# ACTIVITY:
Transcribe the passage from the article on bad IP mapping, from "Isn't it strange" up to and including "bill of goods?".
EXTRACT TO READ Start Marker
Kashmir Hill, reporting at Gizmodo: The visitors started coming in 2013. The first one who came and refused to leave until he was let inside was a private investigator named Roderick. He was looking for an abducted girl, and he was convinced she was in the house. John S. and his mother Ann live in the house, which is in Pretoria, the administrative capital of South Africa and next to Johannesburg. They had not abducted anyone, so they called the police and asked for an officer to come over. Roderick and the officer went through the home room by room, looking into cupboards and under beds for the missing girl. Roderick claimed to have used a "professional" tracking device "that could not be wrong," but the girl wasn't there. This was not an unusual occurrence. John, 39, and Ann, 73, were accustomed to strangers turning up at their door accusing them of crimes; the visitors would usually pull up maps on their smartphones that pointed at John and Ann's backyard as a hotbed of criminal activity.

[...] The outline of this story might sound familiar to you if you've heard about this home in Atlanta, or read about this farm in Kansas, and it is, in fact, similar: John and Ann, too, are victims of bad digital mapping. There is a crucial difference though: This time it happened on a global scale, and the U.S. government played a key role. [...] Technologist Dhruv Mehrotra crawled MaxMind's free database for me and plotted the locations that showed up most frequently. Unfortunately, John and Ann's house must have just missed MaxMind's cut-off for remediation. Theirs was the 104th most popular location in the database, with over a million IP addresses mapped to it.

7 of 118 comments (clear)

  1. Re:Continentia.. by Archtech · · Score: 5, Interesting

    "Roderick claimed to have used a "professional" tracking device "that could not be wrong,"

    Isn't it strange how many people nowadays know things like that, with absolute certainty. How could he possibly know that it "could not be wrong"? Because he paid a lot of money for it? Or because some shyster salesman sold him a bill of goods?

    --
    I am sure that there are many other solipsists out there.
  2. Re: Why has no one sued MaxMind into bankruptcy? by c6gunner · · Score: 5, Interesting

    The CEO actually didn't know what to do about IP addresses that couldn't be located more precisely than "the USA"? I can do that one instantly. Tell the user that the IP address can't be located more precisely than "the USA".
EXTRACT TO READ End Marker
DATASET CONTENT Start Marker
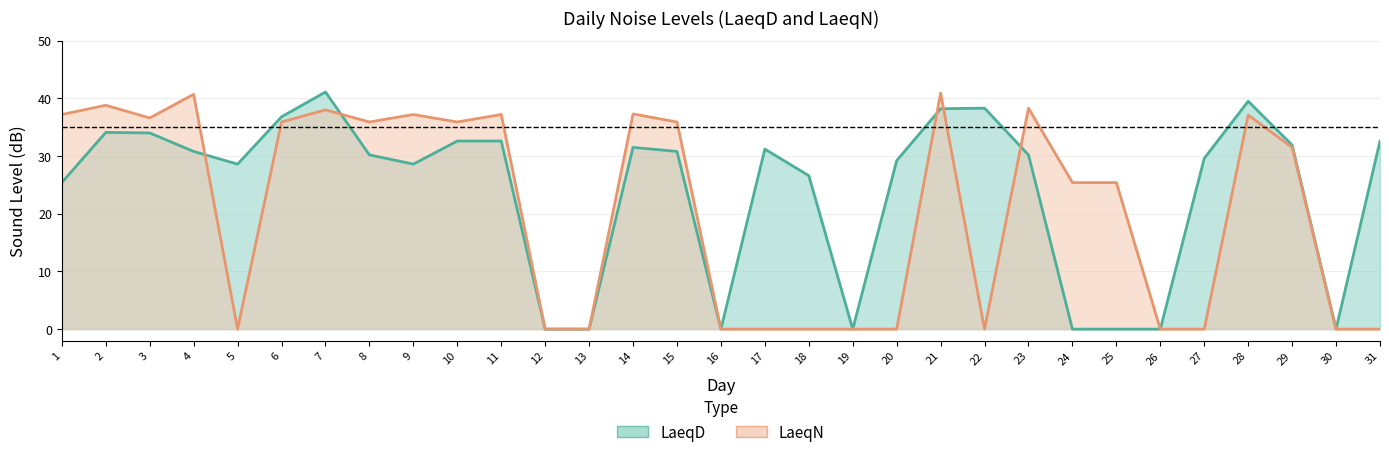

Which series has the widest spread of values?

LaeqD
DATASET CONTENT End Marker
# RESPONSE AREA:
Isn't it strange how many people nowadays know things like that, with absolute certainty. How could he possibly know that it "could not be wrong"? Because he paid a lot of money for it? Or because some shyster salesman sold him a bill of goods?